Raw data ->
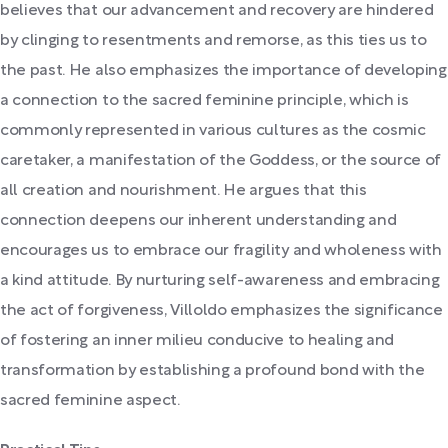
believes that our advancement and recovery are hindered
by clinging to resentments and remorse, as this ties us to
the past. He also emphasizes the importance of developing
a connection to the sacred feminine principle, which is
commonly represented in various cultures as the cosmic
caretaker, a manifestation of the Goddess, or the source of
all creation and nourishment. He argues that this
connection deepens our inherent understanding and
encourages us to embrace our fragility and wholeness with
a kind attitude. By nurturing self-awareness and embracing
the act of forgiveness, Villoldo emphasizes the significance
of fostering an inner milieu conducive to healing and
transformation by establishing a profound bond with the
sacred feminine aspect.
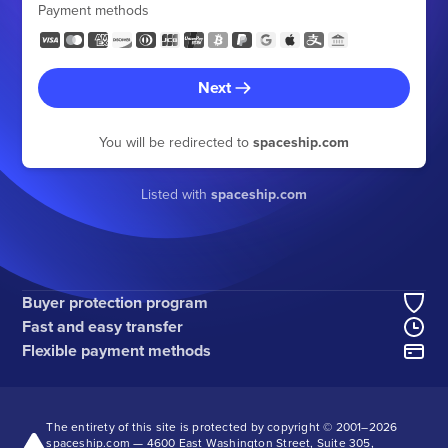
Payment methods
Next
You will be redirected to
spaceship.com
Listed with
spaceship.com
Buyer protection program
Fast and easy transfer
Flexible payment methods
The entirety of this site is protected by copyright © 2001–
2026
spaceship.com — 4600 East Washington Street, Suite 305,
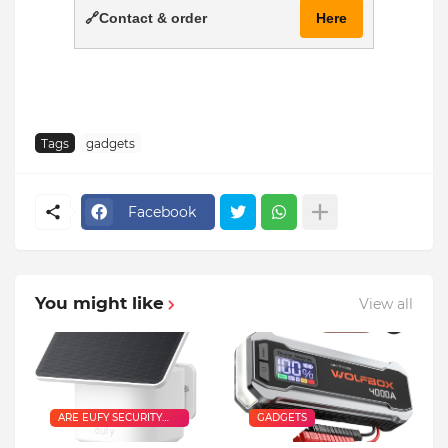
🔗Contact & order
Here
Tags
gadgets
Facebook
You might like
View all
ARE EUFY SECURITY
GADGETS
CAMERAS GOOD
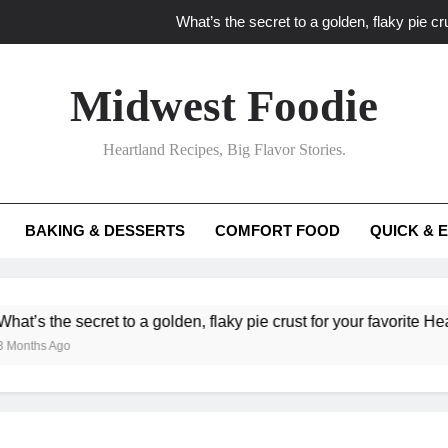
What’s the secret to a golden, flaky pie cru
What unexpected seasonal ingredients del
Midwest Foodie
What ‘big flavor’ techniques turn simple Heartland seasonal 
Heartland Recipes, Big Flavor Stories.
What’s your secret f
What’s the secret to a golden, flaky pie cru
BAKING & DESSERTS
COMFORT FOOD
QUICK & 
What unexpected seasonal ingredients del
What ‘big flavor’ techniques turn simple Heartland seasonal 
 secret to a golden, flaky pie crust for your favorite Heartland fru
o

Instructions for the task -> Put down exactly the lines of the data above that run from its first line through the line bearing "commonly represented in", and no pictures.

Result of the task ->
believes that our advancement and recovery are hindered
by clinging to resentments and remorse, as this ties us to
the past. He also emphasizes the importance of developing
a connection to the sacred feminine principle, which is
commonly represented in various cultures as the cosmic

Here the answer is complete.